"To będzie kop w poślad". Swoboda nie gryzła się w język [WIDEO]
Ewa Swoboda zajęła czwarte miejsce w biegu na 60 metrów podczas Halowych Mistrzostw Świata. Po zakończeniu zmagań polska sprinterka zdradziła, że choć czuje niedosyt, nie składa broni.
W sobotę został rozegrany finał biegu na 60 metrów na Halowych Mistrzostwach Świata w Nankin. Na czwartym miejscu uplasowała się Ewa Swoboda. Polka straciła tylko 0,02 sekundy do podium.
Ze złotego medalu cieszyła się Mujinga Kambundji (7,04 s.). Za jej plecami znalazły się zaś Zaynab Dosso (7,06 s.) i Patrizia van der Weken (7,07 s.).
Przy okazji wywiadu, którego sprinterka udzieliła TVP Sport, zdradziła, że odczuwa olbrzymi niedosyt. W najbliższym czasie czeka ją przerwa.
- Koniec sezonu, idę odpoczywać. Czwarte miejsce da takiego kopa na sezon letni. Trzeba kiedyś dostać po pupie. Jestem czwarta na świecie, więc czy to jest dobry prognostyk? Niektórzy by się z tego cieszyli, że są czwarci na świecie, ale mnie to nie zadowala - przyznała Swoboda.

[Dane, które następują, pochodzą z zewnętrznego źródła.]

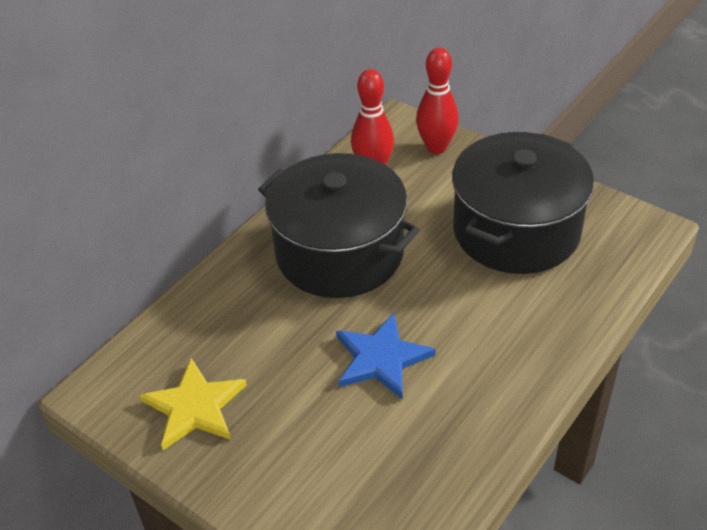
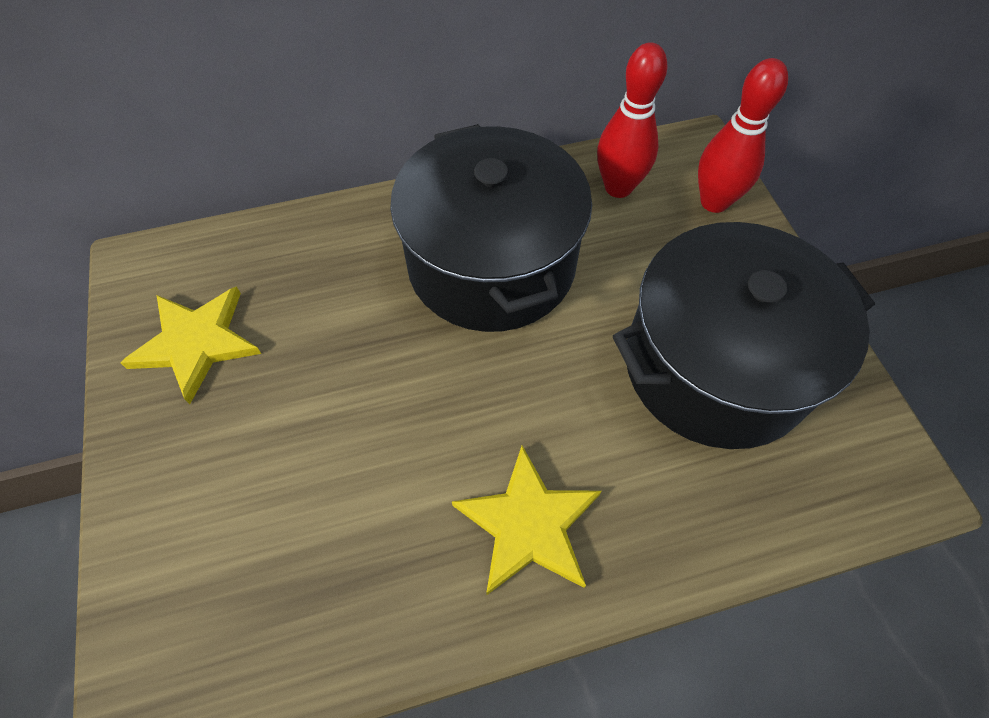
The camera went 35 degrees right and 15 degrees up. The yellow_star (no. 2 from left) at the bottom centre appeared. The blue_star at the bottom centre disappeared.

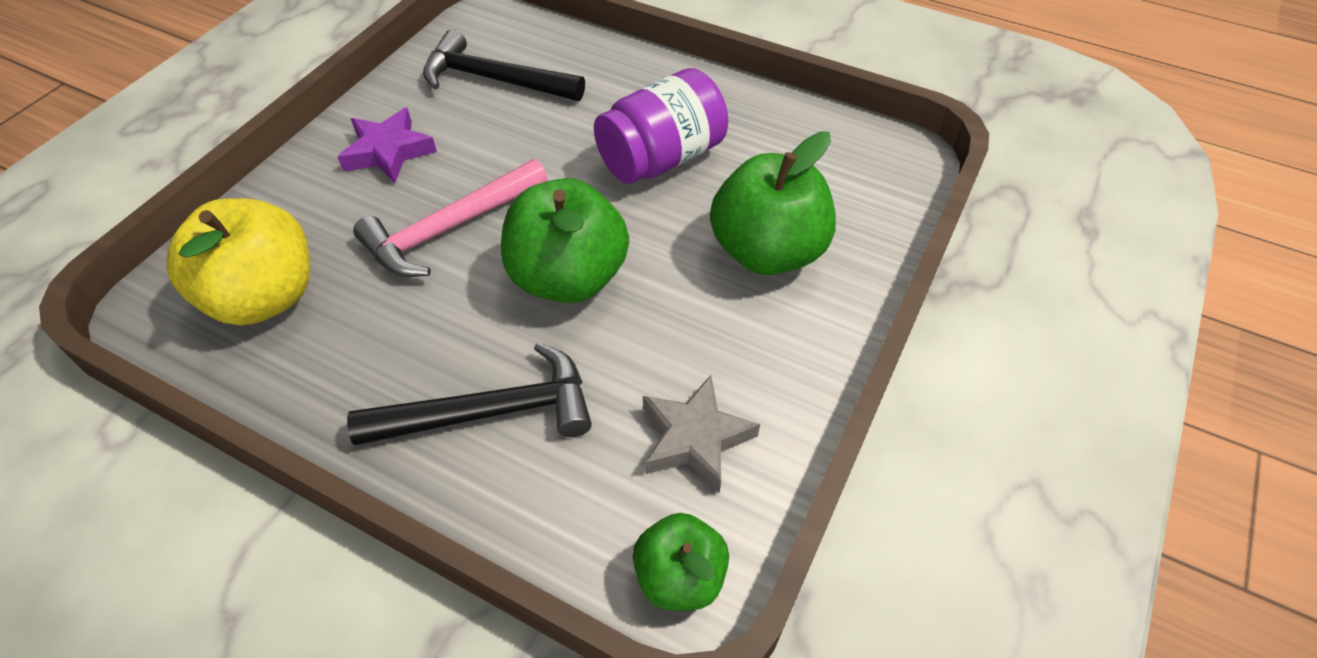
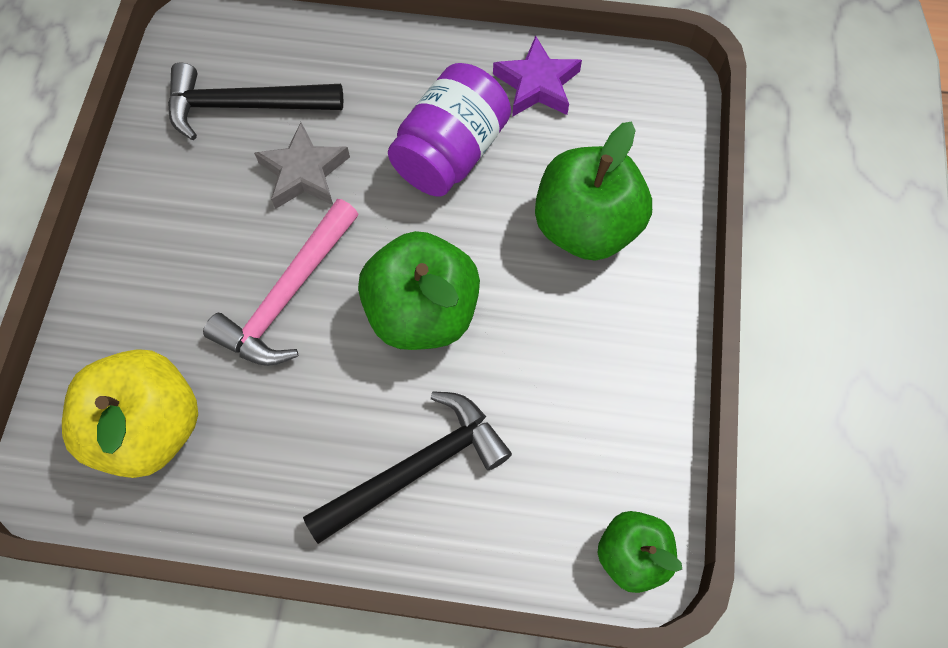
The camera went 20 degrees left and 15 degrees up. The grey_star moved from the centre to the top left. The purple_star moved from the top left to the top centre.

- To będzie kop w poślad, żeby się wziąć i biegać szybko i wszystko wyłożyć na jedną kartę. Jest trochę trudniej po igrzyskach, dalej mi to gdzieś w serduszku siedzi i mnie boli, ale trudno - podsumowała.
Najlepsza polska sprinterka nie ukrywa jednak, że po krótkiej przerwie zamierza wrócić na bieżnię. Już niebawem powalczy o kolejne osiągnięcia.